I mean the good thing about having mental illness is I do use it for my writing. So I understand what you’re saying there. Sorry to hear that though. Everyone says I’ll get there, but how do they know? It’s entirely possible all I’ll ever get is rejections. That terrifies me.
...being sensible... You and I should pursue the twin track strategy where we post away stories to the loftiest publications...whilst pursuing friendship in some version of 'local writer group.' I know from my experiences before how fulfilling that can be. Where I'm living now I did send the e-mail: 'Hiya, I am new in town,' just I never showed up...because I had established so many excuses why they were all freaks and psychopaths chewing on their false teeth, and writing about dog-walk love and castle appreciation. Maybe I was right?
Validation? I've had my parking validated more times than I've gotten any sort of validation from the writing world. Sure, publishing is great. But it's a short-lived feeling of success. Honestly, you're going to have to view rejection differently. This is really hard. You've got to have a better story than hundreds or thousands of writers who think they've got something good enough to submit too. The odds are stacked against every writer. And most stories that get rejected aren't even read all the way through. Control the writing. Focus on the writing. And if you really can't take rejection, and criticism, maybe submitting stories for publication is not your thing.
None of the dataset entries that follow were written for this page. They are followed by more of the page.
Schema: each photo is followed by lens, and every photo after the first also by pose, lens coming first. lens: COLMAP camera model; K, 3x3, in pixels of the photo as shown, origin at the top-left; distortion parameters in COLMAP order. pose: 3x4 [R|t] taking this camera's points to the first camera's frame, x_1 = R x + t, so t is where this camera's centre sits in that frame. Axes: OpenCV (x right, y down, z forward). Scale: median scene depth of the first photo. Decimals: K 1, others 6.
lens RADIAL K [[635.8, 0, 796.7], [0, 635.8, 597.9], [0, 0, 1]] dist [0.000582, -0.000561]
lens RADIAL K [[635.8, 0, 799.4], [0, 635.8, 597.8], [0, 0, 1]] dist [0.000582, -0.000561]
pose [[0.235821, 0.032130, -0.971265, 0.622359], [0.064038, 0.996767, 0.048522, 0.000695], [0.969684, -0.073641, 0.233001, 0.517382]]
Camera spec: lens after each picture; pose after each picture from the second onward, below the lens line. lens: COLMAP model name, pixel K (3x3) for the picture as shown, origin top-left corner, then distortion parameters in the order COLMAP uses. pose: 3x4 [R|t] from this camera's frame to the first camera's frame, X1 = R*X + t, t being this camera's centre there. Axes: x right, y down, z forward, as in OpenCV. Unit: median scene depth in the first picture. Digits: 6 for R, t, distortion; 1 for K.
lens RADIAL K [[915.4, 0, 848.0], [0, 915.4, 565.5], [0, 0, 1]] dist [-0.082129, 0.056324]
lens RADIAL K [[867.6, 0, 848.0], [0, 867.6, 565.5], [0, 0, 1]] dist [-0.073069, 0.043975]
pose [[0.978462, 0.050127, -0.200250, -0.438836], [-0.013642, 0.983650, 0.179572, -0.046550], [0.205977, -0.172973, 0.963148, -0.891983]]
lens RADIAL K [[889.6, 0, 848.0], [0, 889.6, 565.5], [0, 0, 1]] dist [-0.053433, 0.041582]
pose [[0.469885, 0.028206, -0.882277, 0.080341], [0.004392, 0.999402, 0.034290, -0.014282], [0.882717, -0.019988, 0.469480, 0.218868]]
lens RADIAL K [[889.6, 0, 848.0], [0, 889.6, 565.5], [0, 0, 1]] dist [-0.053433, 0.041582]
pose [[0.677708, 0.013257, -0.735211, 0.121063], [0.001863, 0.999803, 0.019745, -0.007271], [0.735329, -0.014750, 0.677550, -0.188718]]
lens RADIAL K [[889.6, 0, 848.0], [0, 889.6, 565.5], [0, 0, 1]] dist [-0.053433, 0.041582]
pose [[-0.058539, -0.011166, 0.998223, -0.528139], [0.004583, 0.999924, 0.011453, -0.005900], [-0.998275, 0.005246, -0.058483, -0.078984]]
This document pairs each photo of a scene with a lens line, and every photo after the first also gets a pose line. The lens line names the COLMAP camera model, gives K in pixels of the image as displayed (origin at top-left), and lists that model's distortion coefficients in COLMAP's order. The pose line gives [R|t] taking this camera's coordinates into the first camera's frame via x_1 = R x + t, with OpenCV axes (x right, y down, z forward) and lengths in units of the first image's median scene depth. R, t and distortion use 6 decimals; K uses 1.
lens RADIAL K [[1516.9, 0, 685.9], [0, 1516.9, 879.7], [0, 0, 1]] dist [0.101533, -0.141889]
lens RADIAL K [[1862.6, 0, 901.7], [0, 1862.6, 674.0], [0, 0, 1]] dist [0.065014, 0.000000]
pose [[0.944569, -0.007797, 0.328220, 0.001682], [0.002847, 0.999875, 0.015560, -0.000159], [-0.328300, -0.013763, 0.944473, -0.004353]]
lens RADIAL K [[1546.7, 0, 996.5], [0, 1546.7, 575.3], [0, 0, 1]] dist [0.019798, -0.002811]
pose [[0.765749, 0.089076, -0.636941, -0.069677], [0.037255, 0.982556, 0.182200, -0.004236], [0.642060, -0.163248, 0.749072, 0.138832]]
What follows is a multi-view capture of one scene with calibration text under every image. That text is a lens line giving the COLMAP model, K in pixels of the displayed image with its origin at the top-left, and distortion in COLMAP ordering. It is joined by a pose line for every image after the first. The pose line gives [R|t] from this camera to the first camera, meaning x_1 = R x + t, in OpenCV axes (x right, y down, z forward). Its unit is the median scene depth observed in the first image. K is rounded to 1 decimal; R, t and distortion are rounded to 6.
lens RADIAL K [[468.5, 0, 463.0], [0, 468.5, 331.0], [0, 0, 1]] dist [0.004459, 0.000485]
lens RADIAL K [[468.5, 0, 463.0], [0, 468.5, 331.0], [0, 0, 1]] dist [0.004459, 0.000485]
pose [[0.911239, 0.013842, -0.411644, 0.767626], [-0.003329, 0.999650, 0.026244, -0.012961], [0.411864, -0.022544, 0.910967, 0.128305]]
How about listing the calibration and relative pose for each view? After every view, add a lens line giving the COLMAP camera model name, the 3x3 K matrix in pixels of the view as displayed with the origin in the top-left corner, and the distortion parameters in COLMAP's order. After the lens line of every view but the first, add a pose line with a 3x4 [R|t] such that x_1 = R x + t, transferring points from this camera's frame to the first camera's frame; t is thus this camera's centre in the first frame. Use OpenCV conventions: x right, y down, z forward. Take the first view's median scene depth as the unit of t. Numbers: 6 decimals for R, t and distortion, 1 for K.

The world of literary journals is not a kind place and no one is giving a second thought to how a writer feels when they fire off a form rejection. I'll say it again, most of what you write is going to be rejected most of the time. That's just how it is. But that shouldn't matter when you are writing a new story and it feels like the best story ever. Always be writing something new. And you can just write without submitting. But looking for validation when it comes to short stories is as foolish as being in it for the money.
But YOU know the stories are read all the way through. Why not think along those lines? But the 'reader' has to 'catch your drift' at some point as she speeds through paragraph one to eight to page two toward seven and THE END. Then she inhales, back again, a sweep, a decision, reject. ... My frustration...when I pop over to the 3P Review or to...I can't remember...oh it was the New Yorker. They always read like the 'best homeworks,' not too challenging, pleasant, relatable on themes that are prescient, I think is the word...mmm..
If you like writing, don't even think of giving up unless you have something better to do with the time. Giving up something you like doing just to do nothing (or worse, watch TV) is nuts. I write for me. Lucky me. Kind soul that I am, I plan to give other people the chance to read what I write. Lucky them.
Thanks, yeah I do like writing and I have no idea what I’d replace it with. And I like your attitude!